Then, she struggled with her putter. It wasn’t a technical issue. She had just heard she wasn’t a good putter often enough that she began to believe it. Henderson won once in 2021 at the DIO Implant LA Open and had five other top-10 finishes, but as great as that season seemed, the worry remained.
She entered last fall knowing that she had to change drivers. Henderson was the only woman of note that used a 48-inch driver. In 2022, the USGA put a stop to that. Henderson put the new, shorter club into play at this year’s Chevron Championship.
The struggles manifested with back-to-back missed cuts in Los Angeles, the first at Wilshire Country Club where she was defending champion, and the next in Palos Verdes. But something happened in those weekends away. Returning to Canada, she spent four of five weeks with family in the Great North ahead of the U.S. Women’s Open presented by ProMedica. The refreshing break in her homeland sparked memories of the six-footers she'd made instead of the ones she missed. And in an instant, the shorter driver no longer felt new and different.

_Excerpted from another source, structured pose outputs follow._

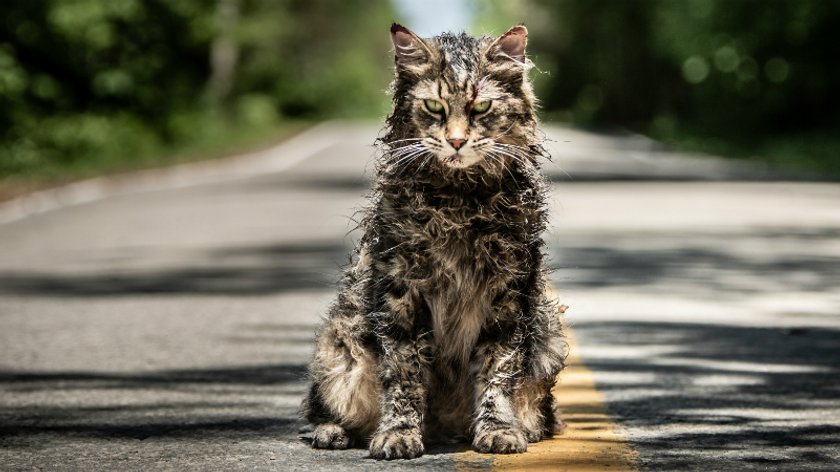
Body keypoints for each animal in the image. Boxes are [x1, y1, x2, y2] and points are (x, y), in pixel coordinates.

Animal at [298, 24, 568, 460]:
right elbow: (404, 375)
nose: (456, 141)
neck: (459, 202)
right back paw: (333, 432)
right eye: (434, 107)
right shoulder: (401, 292)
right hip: (339, 345)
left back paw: (517, 428)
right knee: (322, 407)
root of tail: (444, 428)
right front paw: (399, 435)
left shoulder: (508, 294)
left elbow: (498, 370)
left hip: (549, 334)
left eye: (480, 108)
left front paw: (498, 429)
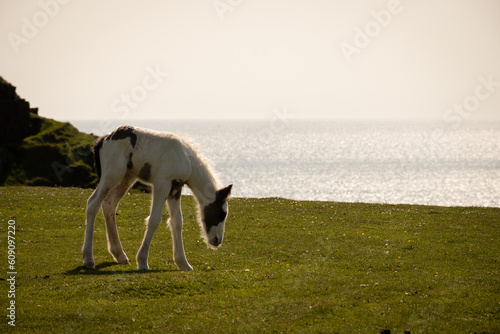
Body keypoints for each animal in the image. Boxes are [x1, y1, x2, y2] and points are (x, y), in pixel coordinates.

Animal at [82, 126, 232, 272]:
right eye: (222, 213)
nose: (217, 240)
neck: (185, 158)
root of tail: (105, 138)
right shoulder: (162, 184)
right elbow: (154, 220)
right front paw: (142, 261)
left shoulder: (175, 189)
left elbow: (177, 222)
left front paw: (183, 263)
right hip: (111, 175)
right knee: (92, 204)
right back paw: (88, 259)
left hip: (126, 177)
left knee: (109, 205)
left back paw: (120, 255)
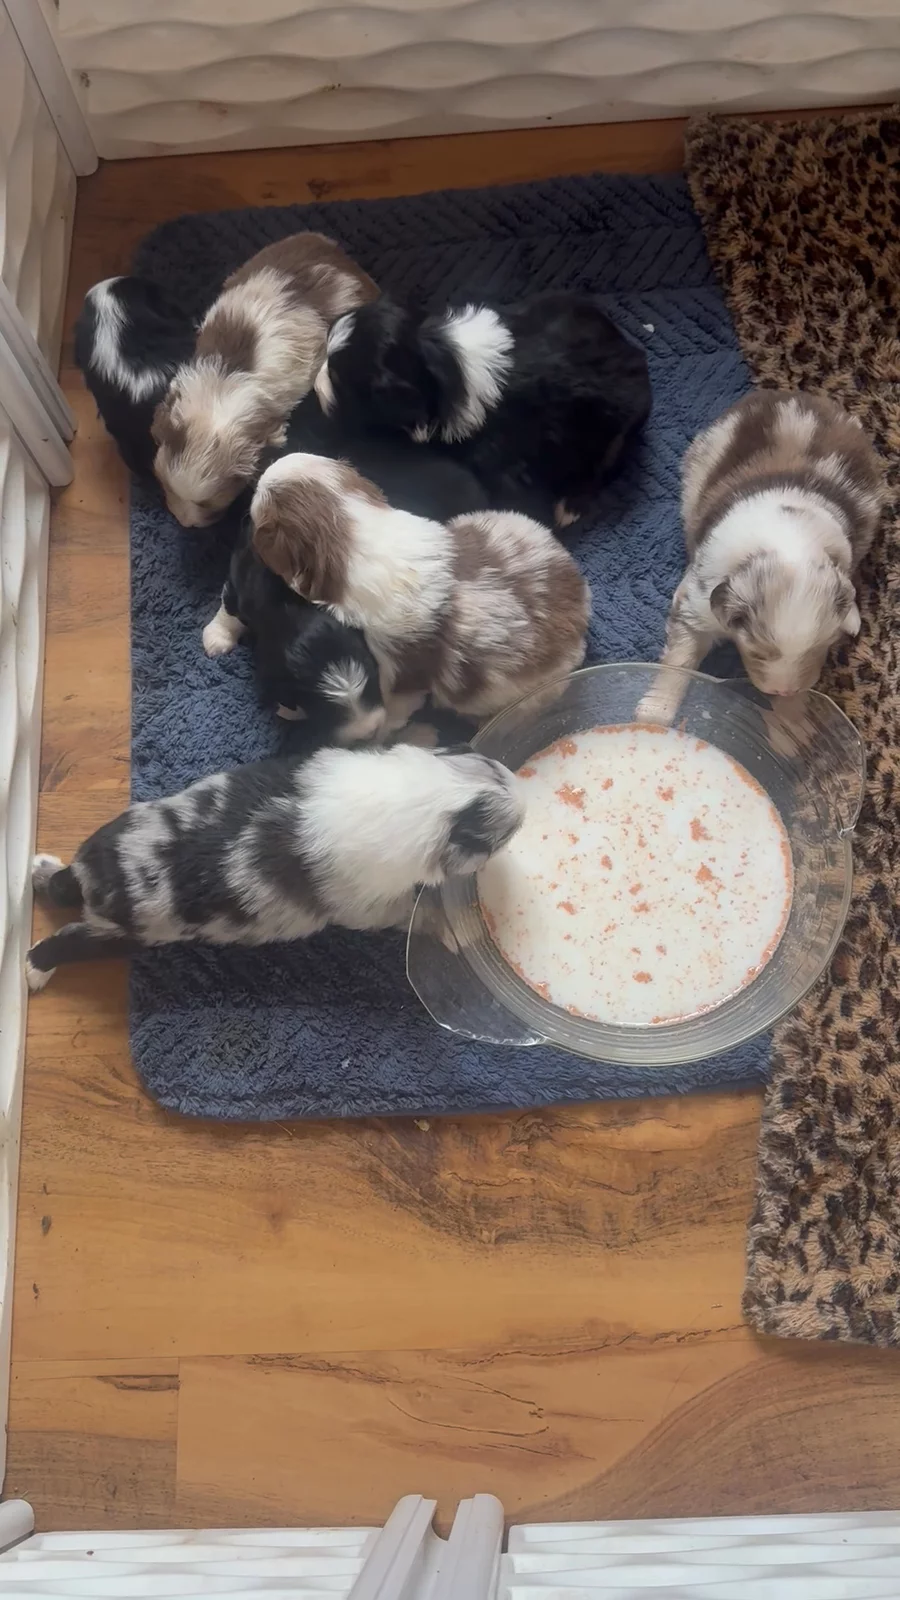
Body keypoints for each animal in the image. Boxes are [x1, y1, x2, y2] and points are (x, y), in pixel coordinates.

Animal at [25, 744, 525, 986]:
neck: (429, 796)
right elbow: (412, 914)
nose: (523, 809)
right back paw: (33, 971)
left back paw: (40, 868)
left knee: (61, 886)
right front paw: (455, 931)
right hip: (127, 936)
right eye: (505, 835)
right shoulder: (371, 907)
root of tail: (100, 882)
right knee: (63, 943)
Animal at [250, 452, 590, 732]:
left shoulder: (398, 673)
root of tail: (584, 601)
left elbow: (392, 710)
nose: (260, 475)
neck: (353, 530)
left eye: (259, 499)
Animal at [313, 291, 652, 525]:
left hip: (614, 431)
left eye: (339, 380)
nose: (316, 387)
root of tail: (639, 358)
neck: (440, 358)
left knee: (603, 468)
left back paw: (569, 507)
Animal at [638, 391, 883, 722]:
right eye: (758, 652)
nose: (784, 690)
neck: (784, 543)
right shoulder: (697, 605)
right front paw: (654, 713)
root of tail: (791, 396)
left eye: (820, 649)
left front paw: (791, 719)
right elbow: (680, 658)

Then she looked at the numbers – 7th in greens in regulation, 3rd in scoring average, 2nd in rounds in the 60s, 4th in rounds under par – and she realized that 2022 had the potential to be one of her best years yet.
On June 10, Henderson shot a closing 64 in New Jersey to win the Shoprite LPGA Classic presented by Acer. The next week she finished tied for 9th at the Meijer LPGA Classic for Simply Give.
Now, happier than she has been in some time, Henderson is 7 under after the opening round of the Amundi Evian Championship, a course she knows well and one that requires the kind of imagination she mastered as a child.
“It's so beautiful here,” Henderson said, the sparkle in her eyes back after a long absence. “I love being in France and seeing the views of Lake Geneva and this golf course. It's so tricky and so challenging, but it's a lot of fun to play. Especially when you get on those birdie runs it can be a lot of fun.
“Getting off to a fast start at a major feels really good,” she said. “It's been a while since I've done that.”
It’s also been a while since we’ve seen Henderson so happy.
“Yeah, it feels nice,” she said of her round, but it could have been for so much more. “But lots can happen over the next three days. Hopefully just keep her going.”